Like ourselves, the members of the American Party are asked why they are adding to the number of Socialist parties. Is America not already blessed with a multiplicity of so-called Labour, Farmer, Socialist, and Communist parties? Why start another? Why increase the confusion? The answer is the one given by the S.P.G.B. in this country; there is no way of challenging and destroying the confused theories and spurious programmes of the parties which promise to reform capitalism except by building up from the ground an organisation of Socialists working only for Socialism.

It will, perhaps, sound odd to justify the new party in America by referring to something outside America, but it will, nevertheless, be found true on examination that the condition of the working class in Great Britain is proof enough of the need for the Workers’ Socialist Party in the U.S.A. In Great Britain we have the counterpart of all of the reform parties of the U.S.A., but with a difference.

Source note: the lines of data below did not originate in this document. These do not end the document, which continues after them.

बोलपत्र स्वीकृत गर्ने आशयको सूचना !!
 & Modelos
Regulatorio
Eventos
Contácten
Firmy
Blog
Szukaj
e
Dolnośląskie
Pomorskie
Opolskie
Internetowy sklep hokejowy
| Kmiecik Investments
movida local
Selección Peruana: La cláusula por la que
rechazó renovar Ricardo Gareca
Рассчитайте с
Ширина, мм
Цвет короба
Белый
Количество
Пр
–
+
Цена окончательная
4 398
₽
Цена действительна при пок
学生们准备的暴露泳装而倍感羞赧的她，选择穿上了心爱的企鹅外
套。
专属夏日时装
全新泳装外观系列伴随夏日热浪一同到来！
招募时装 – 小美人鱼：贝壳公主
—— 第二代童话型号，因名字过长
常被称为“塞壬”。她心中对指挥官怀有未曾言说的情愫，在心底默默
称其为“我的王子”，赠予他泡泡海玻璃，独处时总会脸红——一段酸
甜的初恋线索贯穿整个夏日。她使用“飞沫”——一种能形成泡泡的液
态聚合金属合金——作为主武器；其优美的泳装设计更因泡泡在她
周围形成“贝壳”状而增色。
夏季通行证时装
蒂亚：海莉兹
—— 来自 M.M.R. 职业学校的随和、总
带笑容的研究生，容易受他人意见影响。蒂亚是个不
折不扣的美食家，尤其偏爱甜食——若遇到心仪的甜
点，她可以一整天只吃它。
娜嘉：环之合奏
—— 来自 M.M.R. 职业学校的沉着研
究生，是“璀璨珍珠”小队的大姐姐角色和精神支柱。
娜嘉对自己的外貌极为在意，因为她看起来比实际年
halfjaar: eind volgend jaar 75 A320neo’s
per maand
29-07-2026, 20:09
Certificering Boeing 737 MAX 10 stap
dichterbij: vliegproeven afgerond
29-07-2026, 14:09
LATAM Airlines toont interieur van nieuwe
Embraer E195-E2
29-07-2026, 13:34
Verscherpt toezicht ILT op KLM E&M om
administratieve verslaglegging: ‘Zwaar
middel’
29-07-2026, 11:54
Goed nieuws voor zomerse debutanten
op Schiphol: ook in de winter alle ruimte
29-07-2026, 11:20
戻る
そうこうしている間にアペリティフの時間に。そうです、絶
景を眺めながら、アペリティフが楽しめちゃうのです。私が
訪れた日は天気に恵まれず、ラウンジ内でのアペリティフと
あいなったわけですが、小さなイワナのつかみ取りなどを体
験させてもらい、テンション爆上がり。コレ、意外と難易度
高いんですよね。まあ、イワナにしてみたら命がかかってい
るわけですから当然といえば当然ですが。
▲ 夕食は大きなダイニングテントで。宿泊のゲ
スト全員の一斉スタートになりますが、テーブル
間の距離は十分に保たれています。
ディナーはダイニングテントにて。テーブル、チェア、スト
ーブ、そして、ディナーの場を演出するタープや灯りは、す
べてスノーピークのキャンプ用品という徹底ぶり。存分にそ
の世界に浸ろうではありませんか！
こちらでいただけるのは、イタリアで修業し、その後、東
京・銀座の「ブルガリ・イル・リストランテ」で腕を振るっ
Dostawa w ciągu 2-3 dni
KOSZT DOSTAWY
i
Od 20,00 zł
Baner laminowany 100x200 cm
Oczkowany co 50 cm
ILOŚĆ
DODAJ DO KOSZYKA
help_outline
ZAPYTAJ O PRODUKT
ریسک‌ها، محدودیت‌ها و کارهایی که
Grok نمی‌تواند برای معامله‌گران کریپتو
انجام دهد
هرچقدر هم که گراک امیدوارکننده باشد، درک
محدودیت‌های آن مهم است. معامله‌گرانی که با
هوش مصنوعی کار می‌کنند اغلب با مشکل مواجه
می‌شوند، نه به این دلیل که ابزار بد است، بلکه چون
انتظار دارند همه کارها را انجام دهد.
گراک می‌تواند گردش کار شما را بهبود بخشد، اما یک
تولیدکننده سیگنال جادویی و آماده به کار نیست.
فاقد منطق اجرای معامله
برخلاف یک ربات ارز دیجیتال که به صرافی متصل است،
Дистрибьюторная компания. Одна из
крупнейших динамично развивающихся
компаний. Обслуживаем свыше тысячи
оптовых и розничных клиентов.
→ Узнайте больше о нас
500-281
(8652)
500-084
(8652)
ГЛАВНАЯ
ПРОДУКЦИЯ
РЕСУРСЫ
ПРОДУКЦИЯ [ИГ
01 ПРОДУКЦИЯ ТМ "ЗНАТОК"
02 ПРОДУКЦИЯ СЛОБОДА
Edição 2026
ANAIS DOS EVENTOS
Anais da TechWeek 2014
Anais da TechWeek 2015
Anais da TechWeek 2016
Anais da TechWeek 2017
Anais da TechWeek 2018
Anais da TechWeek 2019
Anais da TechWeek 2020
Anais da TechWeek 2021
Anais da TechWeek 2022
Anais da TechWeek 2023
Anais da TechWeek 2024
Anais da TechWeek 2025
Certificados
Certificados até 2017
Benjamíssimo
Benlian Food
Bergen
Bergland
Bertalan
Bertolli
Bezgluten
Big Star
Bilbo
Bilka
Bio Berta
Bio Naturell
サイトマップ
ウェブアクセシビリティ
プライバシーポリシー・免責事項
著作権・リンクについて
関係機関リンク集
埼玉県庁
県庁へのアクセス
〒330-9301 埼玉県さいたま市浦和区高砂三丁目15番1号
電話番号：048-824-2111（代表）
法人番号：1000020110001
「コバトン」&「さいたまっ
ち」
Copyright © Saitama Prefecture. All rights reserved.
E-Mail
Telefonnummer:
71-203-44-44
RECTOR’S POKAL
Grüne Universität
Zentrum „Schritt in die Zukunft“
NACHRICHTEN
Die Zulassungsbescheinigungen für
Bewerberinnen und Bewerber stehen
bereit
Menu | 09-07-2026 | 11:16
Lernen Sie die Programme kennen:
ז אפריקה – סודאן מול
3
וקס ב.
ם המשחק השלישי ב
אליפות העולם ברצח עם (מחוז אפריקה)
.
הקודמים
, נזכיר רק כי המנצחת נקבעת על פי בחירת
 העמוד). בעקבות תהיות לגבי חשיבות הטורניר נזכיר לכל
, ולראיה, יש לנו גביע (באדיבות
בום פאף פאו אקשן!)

Here they have been more successful, and one of them, the Labour Party, has twice formed the Government, and before that was represented in Coalition Cabinets. In this country, a very large part of the reform legislation demanded by bodies such as the “Socialist Party of America,” which is the American equivalent of the I.L.P., has been put on the Statute Book. But to what effect? Every year that passes, despite its certain crop of new reforms, shows the working class rather worse off than before in relation to the wealth and power of the capitalist class. Every year shows more clearly the need for a Socialist Party striving for Socialism, and the uselessness of all of the parties of reform. Reform of capitalism through Communist violence is no better than reform through the Fabian “inevitability of gradualness.” Only the Socialist Party has consistently pointed to the one sure road. After our years of effort it is, then, encouraging to see comrades taking up the task for themselves in other countries. Like the Socialist Party of Australia, the Workers’ Socialist Party of the United States is based upon our Declaration of Principles, with only the minor alterations required because of the different terminology of the institutions of that country.

We offer our congratulations and good wishes to our companion parties.